Golf has been described caustically as "a good walk spoiled," but Julia Forbes hardly sounds like she's landed in the rough as curator of a major exhibition on the sport coming to the High Museum of Art in early 2012.

Billed as the first substantial art survey on the subject organized by an American museum, “The Art of Golf” will be on view Feb. 4-June 3 before touring four more U.S. venues, The Atlanta Journal-Constitution has learned. The show will feature 90 paintings, drawings, photographs and sculpture by artists as diverse as Rembrandt, Norman Rockwell and Andy Warhol.

"Golf and art, to be honest, are maybe not the first [pairing] that comes to your mind," acknowledged Forbes in an exclusive interview with the AJC. "But now that I've been working on it for a year, it's developed into a pretty wonderful story."

The show's focal point is Charles Lees’ iconic 1847 painting “The Golfers,” a panoramic image of a foursome playing at the Royal and Ancient Golf Club in St. Andrews surrounded by some 50 well-dressed onlookers, each a portrait of personality. On loan from exhibit co-organizer National Galleries of Scotland, it will journey to the United States for the first time.

“The Art of Golf” continues the High’s multi-year partnership with the National Galleries (a consortium of three Edinburgh museums) that launched with last year's highly praised "Titian and the Golden Age of Venetian Painting." Brainstorming a followup with High Museum director Michael Shapiro, Scottish museum officials John Leighton and Michael Clarke talked up the Lees masterwork and how it speaks to the heart of the sport and the soul of Scotland. When they took Shapiro to view the painting, "light bulbs went off," Forbes said.

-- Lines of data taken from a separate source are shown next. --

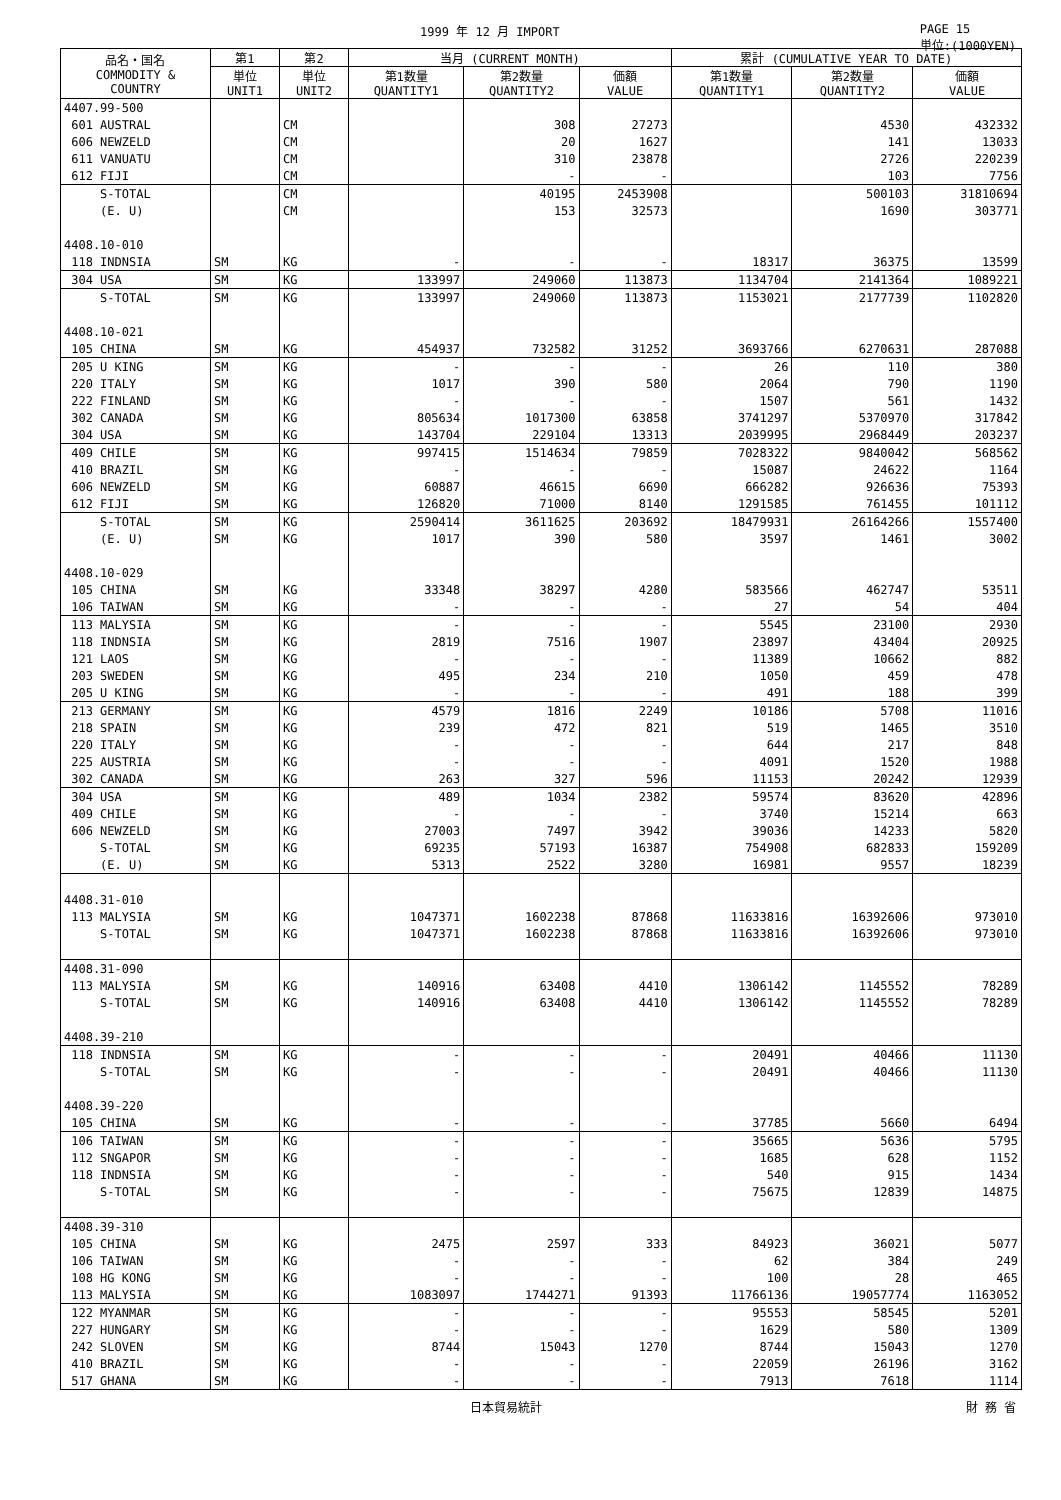1999 年 12 月 IMPORT PAGE 15
単位:(1000YEN)
| 品名・国名 COMMODITY & COUNTRY | 第1 | 第2 | 当月 (CURRENT MONTH) | | | 累計 (CUMULATIVE YEAR TO DATE) | | |
| --- | --- | --- | --- | --- | --- | --- | --- | --- |
| | 単位 UNIT1 | 単位 UNIT2 | 第1数量 QUANTITY1 | 第2数量 QUANTITY2 | 価額 VALUE | 第1数量 QUANTITY1 | 第2数量 QUANTITY2 | 価額 VALUE |
| 4407.99-500 | | | | | | | | |
| 601 AUSTRAL | | CM | | 308 | 27273 | | 4530 | 432332 |
| 606 NEWZELD | | CM | | 20 | 1627 | | 141 | 13033 |
| 611 VANUATU | | CM | | 310 | 23878 | | 2726 | 220239 |
| 612 FIJI | | CM | | - | - | | 103 | 7756 |
| S-TOTAL | | CM | | 40195 | 2453908 | | 500103 | 31810694 |
| (E. U) | | CM | | 153 | 32573 | | 1690 | 303771 |
| 4408.10-010 | | | | | | | | |
| 118 INDNSIA | SM | KG | - | - | - | 18317 | 36375 | 13599 |
| 304 USA | SM | KG | 133997 | 249060 | 113873 | 1134704 | 2141364 | 1089221 |
| S-TOTAL | SM | KG | 133997 | 249060 | 113873 | 1153021 | 2177739 | 1102820 |
| 4408.10-021 | | | | | | | | |
| 105 CHINA | SM | KG | 454937 | 732582 | 31252 | 3693766 | 6270631 | 287088 |
| 205 U KING | SM | KG | - | - | - | 26 | 110 | 380 |
| 220 ITALY | SM | KG | 1017 | 390 | 580 | 2064 | 790 | 1190 |
| 222 FINLAND | SM | KG | - | - | - | 1507 | 561 | 1432 |
| 302 CANADA | SM | KG | 805634 | 1017300 | 63858 | 3741297 | 5370970 | 317842 |
| 304 USA | SM | KG | 143704 | 229104 | 13313 | 2039995 | 2968449 | 203237 |
| 409 CHILE | SM | KG | 997415 | 1514634 | 79859 | 7028322 | 9840042 | 568562 |
| 410 BRAZIL | SM | KG | - | - | - | 15087 | 24622 | 1164 |
| 606 NEWZELD | SM | KG | 60887 | 46615 | 6690 | 666282 | 926636 | 75393 |
| 612 FIJI | SM | KG | 126820 | 71000 | 8140 | 1291585 | 761455 | 101112 |
| S-TOTAL | SM | KG | 2590414 | 3611625 | 203692 | 18479931 | 26164266 | 1557400 |
| (E. U) | SM | KG | 1017 | 390 | 580 | 3597 | 1461 | 3002 |
| 4408.10-029 | | | | | | | | |
| 105 CHINA | SM | KG | 33348 | 38297 | 4280 | 583566 | 462747 | 53511 |
| 106 TAIWAN | SM | KG | - | - | - | 27 | 54 | 404 |
| 113 MALYSIA | SM | KG | - | - | - | 5545 | 23100 | 2930 |
| 118 INDNSIA | SM | KG | 2819 | 7516 | 1907 | 23897 | 43404 | 20925 |
| 121 LAOS | SM | KG | - | - | - | 11389 | 10662 | 882 |
| 203 SWEDEN | SM | KG | 495 | 234 | 210 | 1050 | 459 | 478 |
| 205 U KING | SM | KG | - | - | - | 491 | 188 | 399 |
| 213 GERMANY | SM | KG | 4579 | 1816 | 2249 | 10186 | 5708 | 11016 |
| 218 SPAIN | SM | KG | 239 | 472 | 821 | 519 | 1465 | 3510 |
| 220 ITALY | SM | KG | - | - | - | 644 | 217 | 848 |
| 225 AUSTRIA | SM | KG | - | - | - | 4091 | 1520 | 1988 |
| 302 CANADA | SM | KG | 263 | 327 | 596 | 11153 | 20242 | 12939 |
| 304 USA | SM | KG | 489 | 1034 | 2382 | 59574 | 83620 | 42896 |
| 409 CHILE | SM | KG | - | - | - | 3740 | 15214 | 663 |
| 606 NEWZELD | SM | KG | 27003 | 7497 | 3942 | 39036 | 14233 | 5820 |
| S-TOTAL | SM | KG | 69235 | 57193 | 16387 | 754908 | 682833 | 159209 |
| (E. U) | SM | KG | 5313 | 2522 | 3280 | 16981 | 9557 | 18239 |
| 4408.31-010 | | | | | | | | |
| 113 MALYSIA | SM | KG | 1047371 | 1602238 | 87868 | 11633816 | 16392606 | 973010 |
| S-TOTAL | SM | KG | 1047371 | 1602238 | 87868 | 11633816 | 16392606 | 973010 |
| 4408.31-090 | | | | | | | | |
| 113 MALYSIA | SM | KG | 140916 | 63408 | 4410 | 1306142 | 1145552 | 78289 |
| S-TOTAL | SM | KG | 140916 | 63408 | 4410 | 1306142 | 1145552 | 78289 |
| 4408.39-210 | | | | | | | | |
| 118 INDNSIA | SM | KG | - | - | - | 20491 | 40466 | 11130 |
| S-TOTAL | SM | KG | - | - | - | 20491 | 40466 | 11130 |
| 4408.39-220 | | | | | | | | |
| 105 CHINA | SM | KG | - | - | - | 37785 | 5660 | 6494 |
| 106 TAIWAN | SM | KG | - | - | - | 35665 | 5636 | 5795 |
| 112 SNGAPOR | SM | KG | - | - | - | 1685 | 628 | 1152 |
| 118 INDNSIA | SM | KG | - | - | - | 540 | 915 | 1434 |
| S-TOTAL | SM | KG | - | - | - | 75675 | 12839 | 14875 |
| 4408.39-310 | | | | | | | | |
| 105 CHINA | SM | KG | 2475 | 2597 | 333 | 84923 | 36021 | 5077 |
| 106 TAIWAN | SM | KG | - | - | - | 62 | 384 | 249 |
| 108 HG KONG | SM | KG | - | - | - | 100 | 28 | 465 |
| 113 MALYSIA | SM | KG | 1083097 | 1744271 | 91393 | 11766136 | 19057774 | 1163052 |
| 122 MYANMAR | SM | KG | - | - | - | 95553 | 58545 | 5201 |
| 227 HUNGARY | SM | KG | - | - | - | 1629 | 580 | 1309 |
| 242 SLOVEN | SM | KG | 8744 | 15043 | 1270 | 8744 | 15043 | 1270 |
| 410 BRAZIL | SM | KG | - | - | - | 22059 | 26196 | 3162 |
| 517 GHANA | SM | KG | - | - | - | 7913 | 7618 | 1114 |
日本貿易統計 財 務 省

"And what a nice match it is for Atlanta," the curator continued. "One of the things Georgia is about is golf, as the home of Bobby Jones and the Masters."

Fittingly, the exhibition will feature a special section on Atlanta-born Robert Tyre “Bobby” Jones Jr. (1902-1971), who helped spark international passion for the sport. One of five Jones portraits on view will be loaned by the Atlanta History Center, which boasts its own long-running exhibit, "Down the Fairway With Bobby Jones."

The High's golf exhibit would seem to shoot down the same fairway as its 2010 exhibit on custom-designed luxury cars, "The Allure of the Automobile." Some in the arts community felt a design show of “masterpieces in metal” wasn't appropriate for the art museum, but it earned positive reviews, attracted many first-time visitors and became one of the Midtown museum's best-attended exhibits. As with cars, Atlanta, which golf.com ranks as the eighth-best golf city in America, claims its share of links obsessives.

"Artists throughout time have been fascinated with sport as a subject matter," said Forbes, the High's head of museum interpretation. "But no one has ever put [an art exhibit on golf] together this way."

Forbes and a National Galleries of Scotland research assistant had to do plenty of detective work in assembling pieces from numerous museum and private collections. Beyond the Edinburgh institutions, major loans came from the Royal and Ancient Golf Club and the United States Golf Association Museum in New Jersey.

While not a history exhibit, “The Art of Golf” will track the game’s roots in the Netherlands (home to an early ice sport called kolf ), its development in Scotland and its greening in 20th century America.

Forbes is proud of the range of artists represented, including Scottish Enlightenment portraitist Sir Henry Raeburn and American artists James McNeill Whistler and Childe Hassam. "George Bellows painted golf paintings," she marveled of the American best known for New York cityscapes. "Who knew?"

A humor section will include Charles Schulz's "Peanuts" and sly New Yorker cartoons about golf.

A long-time golfer, Forbes laughed as she recounted trying a few shots on some of Scotland's historic links earlier this month during a video shoot. "What a thrill to take a beat-up old five iron that we bought in a thrift store and jump in one of those giant Scottish bunkers and try to hit the ball out."

And she succeeded, she said, sounding quite chipper.